START SOURCE DOCUMENT

To: CalculatedRisk who wrote (186301)2/24/2009 3:02:34 PM
From: ajtj99Respond to of 306849
 
The Level 3 assets are the wild card, and I doubt the "stress tests" value those assets to market.

With C holding about $800-Billion in Level 3 assets, there's a lot of room to fudge the numbers any way they want to.



To: CalculatedRisk who wrote (186301)2/24/2009 3:12:38 PM
From: gparker940Respond to of 306849
 
Calculated...this brief page from Financial Sense
will show you the trillions these top banks have in toxic waste. The chart of ARMs and other trouble yet to come is great...it shows how very little of the housing problem has gone by. Best Regards. G.Parker
financialsense.com



To: CalculatedRisk who wrote (186301)2/25/2009 5:09:34 PM
From: stockman_scottRespond to of 306849
 
U.S. Sets a 6-Month Deadline for New Bank Capital (Update3)

By Rebecca Christie and Robert Schmidt

Feb. 25 (Bloomberg) -- The government set a six-month deadline for the biggest 19 U.S. banks to raise any new capital deemed necessary after a mandatory review of their balance sheets.

The regulators will complete their so-called stress tests by the end of April, which will identify how much extra cushion each bank will need, the Treasury said today in Washington. Lenders will have six months to raise private capital or accept government funds and the conditions that come with it.

“While the vast majority of U.S. banking organizations have capital in excess of the amounts required to be considered well capitalized, the uncertain economic environment has eroded confidence in the amount and quality of capital held by some,” the Treasury said, announcing guidelines for new bank reviews.

Any new government money will come in the form of convertible preferred securities, which would acquire voting rights if converted into common stock. U.S. officials, speaking to reporters after the announcement, said there would be no limit on how much money the program could provide banks, raising questions whether the Obama administration will need to ask Congress for more bailout funds.

The Treasury has used about half the $700 billion allocated by Congress for the banking rescue, and most was spent under President George W. Bush.

Banks receiving the new money would be pressed to show how they will lend more, officials said.

Capital Assessments

In their assessments, regulators will incorporate off- balance sheet commitments, earnings projections, risks of the banks’ business activities and the composition and quality of their capital, the Treasury said.

END SOURCE DOCUMENT
START EXTRACTED DATA

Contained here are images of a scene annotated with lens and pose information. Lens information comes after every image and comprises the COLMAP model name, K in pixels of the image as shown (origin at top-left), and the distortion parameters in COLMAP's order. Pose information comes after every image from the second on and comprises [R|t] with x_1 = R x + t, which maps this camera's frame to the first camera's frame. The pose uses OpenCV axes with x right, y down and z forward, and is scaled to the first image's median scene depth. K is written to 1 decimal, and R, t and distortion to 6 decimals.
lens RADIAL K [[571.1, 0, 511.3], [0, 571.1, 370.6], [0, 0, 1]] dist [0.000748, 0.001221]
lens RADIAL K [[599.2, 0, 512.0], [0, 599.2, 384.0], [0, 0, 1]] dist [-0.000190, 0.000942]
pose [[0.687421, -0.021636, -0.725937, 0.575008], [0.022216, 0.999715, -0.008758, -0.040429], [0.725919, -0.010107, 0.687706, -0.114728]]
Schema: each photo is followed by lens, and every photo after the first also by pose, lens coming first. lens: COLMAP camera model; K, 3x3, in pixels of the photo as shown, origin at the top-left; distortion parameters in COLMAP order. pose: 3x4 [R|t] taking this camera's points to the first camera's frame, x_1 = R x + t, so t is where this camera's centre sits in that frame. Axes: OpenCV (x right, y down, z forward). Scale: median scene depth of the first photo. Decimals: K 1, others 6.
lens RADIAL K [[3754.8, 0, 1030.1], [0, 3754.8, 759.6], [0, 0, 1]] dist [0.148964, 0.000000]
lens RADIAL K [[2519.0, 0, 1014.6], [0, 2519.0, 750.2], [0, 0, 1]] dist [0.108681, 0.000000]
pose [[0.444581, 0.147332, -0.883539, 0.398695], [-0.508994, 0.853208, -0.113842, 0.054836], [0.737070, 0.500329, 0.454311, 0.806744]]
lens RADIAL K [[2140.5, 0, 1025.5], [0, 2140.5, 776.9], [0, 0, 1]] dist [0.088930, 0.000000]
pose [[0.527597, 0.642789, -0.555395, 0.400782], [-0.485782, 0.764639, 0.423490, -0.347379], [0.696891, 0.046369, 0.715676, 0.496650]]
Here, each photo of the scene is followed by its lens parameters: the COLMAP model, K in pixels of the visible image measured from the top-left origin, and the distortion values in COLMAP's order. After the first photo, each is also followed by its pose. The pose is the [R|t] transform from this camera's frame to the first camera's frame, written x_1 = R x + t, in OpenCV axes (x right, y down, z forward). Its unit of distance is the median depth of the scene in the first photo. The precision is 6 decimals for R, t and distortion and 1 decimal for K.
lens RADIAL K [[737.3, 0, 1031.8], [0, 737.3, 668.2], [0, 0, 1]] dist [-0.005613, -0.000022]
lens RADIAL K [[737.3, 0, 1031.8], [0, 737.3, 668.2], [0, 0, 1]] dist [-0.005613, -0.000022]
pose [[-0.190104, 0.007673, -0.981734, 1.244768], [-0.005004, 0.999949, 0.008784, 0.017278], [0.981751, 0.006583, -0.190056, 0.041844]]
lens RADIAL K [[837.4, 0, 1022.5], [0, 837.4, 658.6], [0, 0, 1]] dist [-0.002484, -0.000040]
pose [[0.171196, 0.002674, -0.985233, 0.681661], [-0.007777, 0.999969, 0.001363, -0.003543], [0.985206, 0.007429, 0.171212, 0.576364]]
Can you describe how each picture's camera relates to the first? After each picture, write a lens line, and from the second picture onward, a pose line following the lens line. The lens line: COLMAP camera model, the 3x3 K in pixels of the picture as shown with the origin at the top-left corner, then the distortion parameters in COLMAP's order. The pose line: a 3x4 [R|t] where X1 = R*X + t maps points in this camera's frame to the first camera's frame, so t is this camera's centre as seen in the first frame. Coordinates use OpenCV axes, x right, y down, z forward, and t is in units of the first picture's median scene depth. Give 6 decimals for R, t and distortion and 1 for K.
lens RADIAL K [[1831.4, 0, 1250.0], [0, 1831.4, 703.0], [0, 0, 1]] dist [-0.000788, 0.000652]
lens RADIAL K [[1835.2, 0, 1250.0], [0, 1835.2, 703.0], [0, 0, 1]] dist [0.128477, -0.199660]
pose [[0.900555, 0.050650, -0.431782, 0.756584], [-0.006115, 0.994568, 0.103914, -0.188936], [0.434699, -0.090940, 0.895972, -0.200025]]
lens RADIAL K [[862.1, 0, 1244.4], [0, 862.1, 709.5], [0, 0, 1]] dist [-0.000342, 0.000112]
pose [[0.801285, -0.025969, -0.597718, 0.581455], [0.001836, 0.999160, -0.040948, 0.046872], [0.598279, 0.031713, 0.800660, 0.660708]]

END EXTRACTED DATA

## [WORK TO COMPLETE]
**1)** Transcribe the part of the bank stress test thread starting at "The regulators will" and ending at "new bank reviews.".
**2)** Answer these questions from the bank stress test thread:
(a) About how much in Level 3 assets does the first post say C holds?
(b) By when will regulators complete the stress tests?
(c) How much of the $700 billion allocated by Congress has the Treasury used?
The listing is separate material, unrelated to the bank stress test thread.

## [PER-TASK ANSWERS]
**1)**
The regulators will complete their so-called stress tests by the end of April, which will identify how much extra cushion each bank will need, the Treasury said today in Washington. Lenders will have six months to raise private capital or accept government funds and the conditions that come with it.

“While the vast majority of U.S. banking organizations have capital in excess of the amounts required to be considered well capitalized, the uncertain economic environment has eroded confidence in the amount and quality of capital held by some,” the Treasury said, announcing guidelines for new bank reviews.

**2)**
(a) About $800 billion.
(b) By the end of April.
(c) About half.